> [Input]:
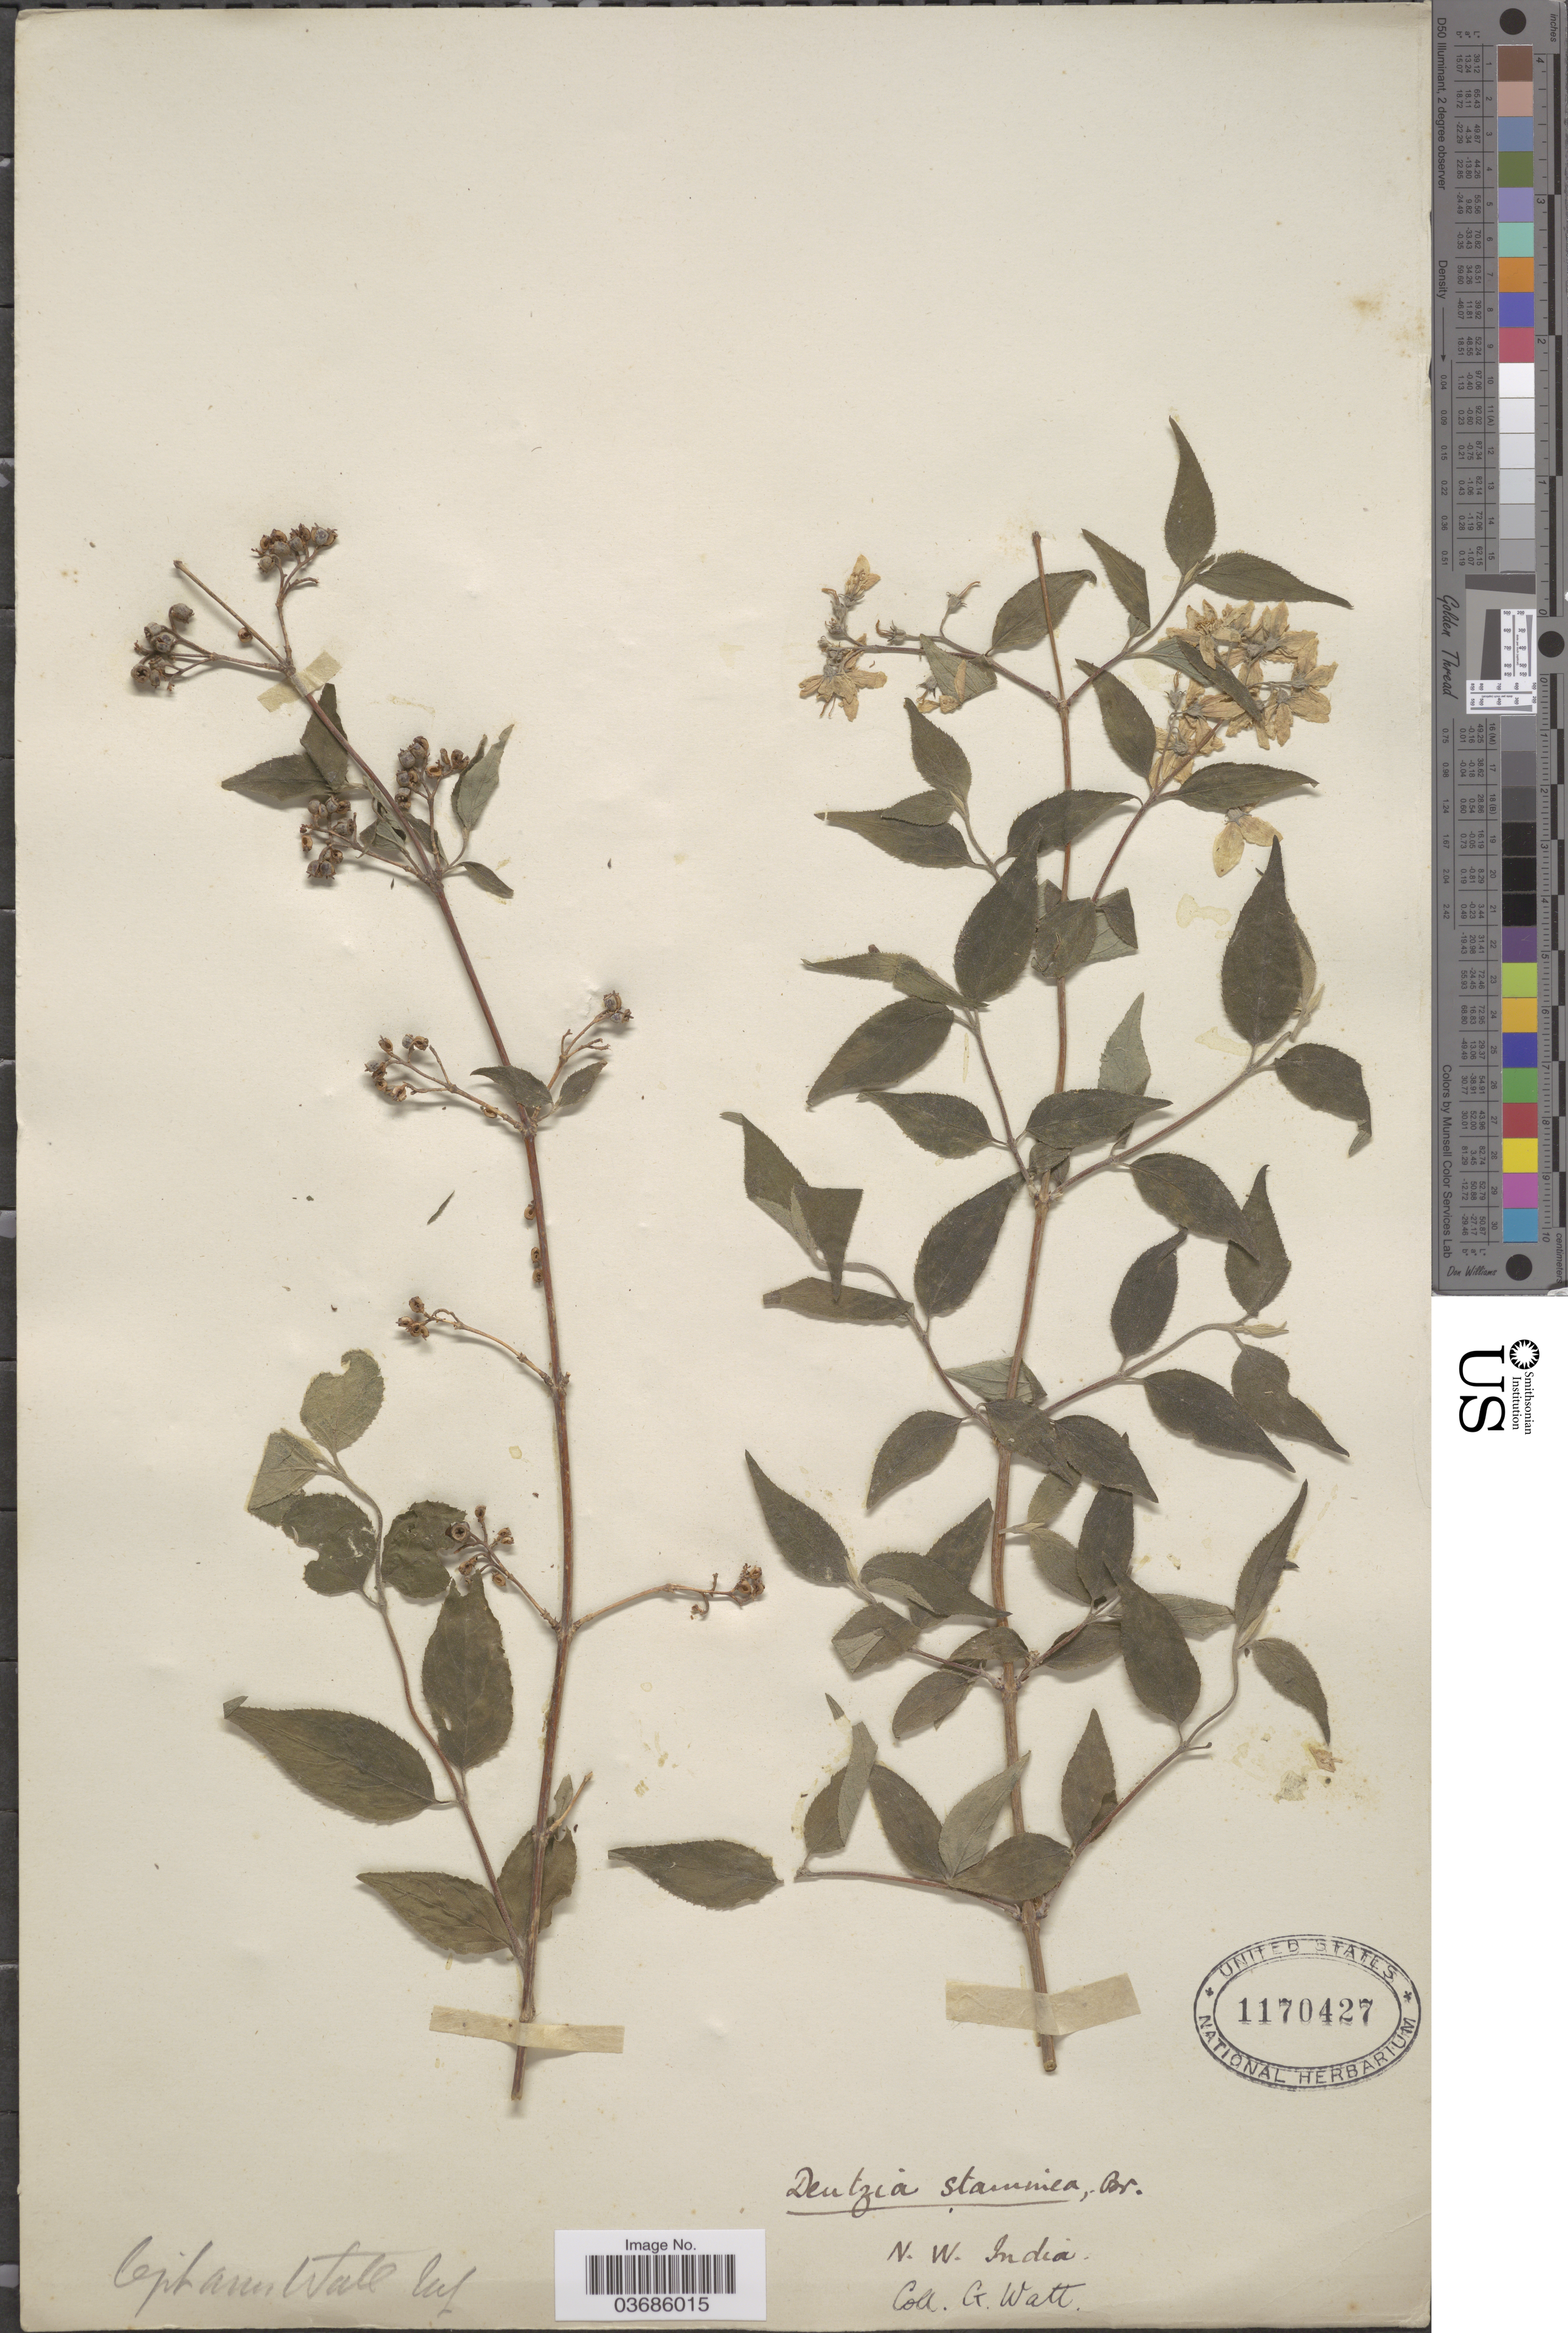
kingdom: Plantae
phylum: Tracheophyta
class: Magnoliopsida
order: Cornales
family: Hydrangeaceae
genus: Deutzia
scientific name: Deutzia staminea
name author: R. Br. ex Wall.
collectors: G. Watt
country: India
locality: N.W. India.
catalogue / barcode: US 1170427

> [Challenge]: Copy every line of the row above word for word, leaving out the picture.

> [Solved problem]:
kingdom: Plantae
phylum: Tracheophyta
class: Magnoliopsida
order: Cornales
family: Hydrangeaceae
genus: Deutzia
scientific name: Deutzia staminea
name author: R. Br. ex Wall.
collectors: G. Watt
country: India
locality: N.W. India.
catalogue / barcode: US 1170427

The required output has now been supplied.